Originally Posted by matt167
The '95 Chevy 1500 I just bought ( 305 V8 5spd 4x4 ) takes a little longer turning over to start than I think it should, but once running it runs great... I'v heard Chevy TBI, is a 'dumb' system, not having many sensors and relying on a lot of fixed values.. but what could cause the hard start? I'm used to Carburators ontop of Chevy's.. haven't messed with many TBI engines really, and never on the electrical end
Not really that dumb, it computes fuel delivery using computational methods instead of direct measurement such as used by Mass Air Flow (MAF) sensing systems common to early TPI.
It carries a map in a PROM memory consisting of many cell numbers that correspond to a fuel injector signal and a spark timing.
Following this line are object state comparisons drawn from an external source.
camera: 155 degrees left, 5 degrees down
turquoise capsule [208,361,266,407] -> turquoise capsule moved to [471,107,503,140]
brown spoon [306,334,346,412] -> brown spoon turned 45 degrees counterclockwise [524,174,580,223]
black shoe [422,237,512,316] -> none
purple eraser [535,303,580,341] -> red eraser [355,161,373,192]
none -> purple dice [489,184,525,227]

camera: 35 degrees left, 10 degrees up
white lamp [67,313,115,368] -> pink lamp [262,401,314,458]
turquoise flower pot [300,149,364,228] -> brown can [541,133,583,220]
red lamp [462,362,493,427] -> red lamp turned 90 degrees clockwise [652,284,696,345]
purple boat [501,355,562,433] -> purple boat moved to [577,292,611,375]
When in closed loop operation it uses an oxygen sensor to sniff the exhaust and uses the mixture data to trim the fuel schedule from the cell. When it encounters the same differential repeatedly it reprograms the cell, but the degree to which it can is limited and always defaults in direction that creates minimum emissions.
Basically the TBI is whats called a Manifold Absolute Pressure system or MAP. It calculates the air mass flowing thru the engine rather than measuring it as in MAF systems. To do this it's measuring engine operating temperature, RPMs, transmission gear selection, sometimes torque on the trans output shaft, manifold vacuum, and throttle position. From this input data it computes a cell identification number and instructs the computer to go there from the fuel delivery and ignition timing data.
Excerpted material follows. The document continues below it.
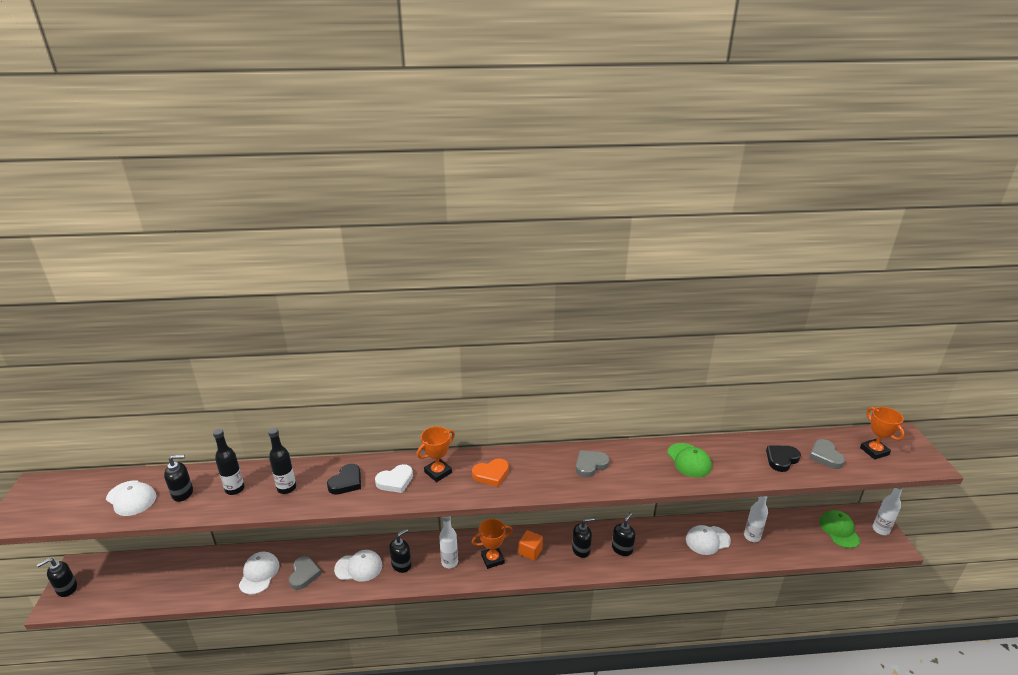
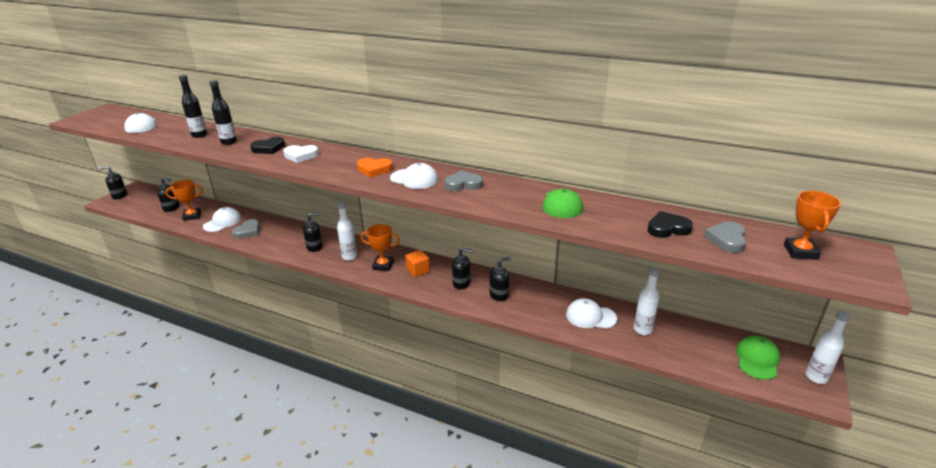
camera: 30 degrees right, 0 degrees up
black soap dispenser [164,455,193,502] -> black soap dispenser moved to [157,177,180,212]
white cap [334,550,382,582] -> white cap moved to [390,163,438,189]
orange trophy [417,426,455,482] -> orange trophy moved to [165,180,203,221]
MAP systems are sometimes called Speed Density systems as well. Actually the MAP and MAF sensing systems of measurement and calculation have sloshed back and forth on TBI and TPI type systems over the years as the manufacturers have tried to find the least cost solution sufficiently effective to meet government emissions and fuel economy standards.
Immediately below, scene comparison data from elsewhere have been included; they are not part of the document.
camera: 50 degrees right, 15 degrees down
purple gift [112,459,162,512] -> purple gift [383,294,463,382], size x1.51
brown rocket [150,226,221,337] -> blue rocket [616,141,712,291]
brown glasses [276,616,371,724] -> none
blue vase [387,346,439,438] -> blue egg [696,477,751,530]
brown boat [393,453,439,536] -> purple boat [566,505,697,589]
Actually the MAP/TBI computer and sensors can be used to drive the GM TPI port injection system with surprisingly little modification. The big issue with MAP systems regardless of whether they are driving a TBI or TPI system is the sensitivity of the sensors to reading small changes and the programming that is looking for specific cell numbers based on computation of known relationships of RPM, manifold vacuum, and throttle blade position as the prime measured variables. When changes are made mostly to the cam timing or rocker ratios, this affects the relationship of manifold vacuum to throttle position and to RPM. This causes the computed cell to be in error against what would be the ideal fuel delivery and ignition timing selection for the engine. The solution here is to reprogram the chip to reflect the changed relationships of vacuum, RPMs and throttle position. To some extent here MAF offers more flexibility since it reads mass airflow as the resistance in temperature changes of a heated wire which varies directly to the amount and temperature of the air flowing past the wire. These systems, however, require an air temperature compensation unit be added since inlet air temp will have as much an effect on the wire's resistance as the amount of air flowing past it.
Holley makes a TBI system for race cars that is simpler than OEMs having sometimes only a throttle position sensor. A little upgraded system employs manifold vacuum sensing and RPMs for more discrete fuel delivery and they add on an O2 sensing option if passing emissions becomes an issue for the user.
All in all these things are pretty good, but the world is going to direct port injection. These offer better emissions, improved fuel economy, and a lot more power than can be had with any sort of carb or injection system where fuel is introduced before the intake valve as the space occupied by fuel within the intake tract is now available for just air and the injected fuel within the cylinder actually adds to the compression ratio. A double sided win for power output.
There are many reasons why your TBI may be hard to start, after-all it ain't no spring chicken at this point. So anything from a worn out engine with low compression, to failures in the pump electrical circuit, dirty fuel filters, to gunked up injectors, to needing an ignition tuneup or a new timing set can be at fault.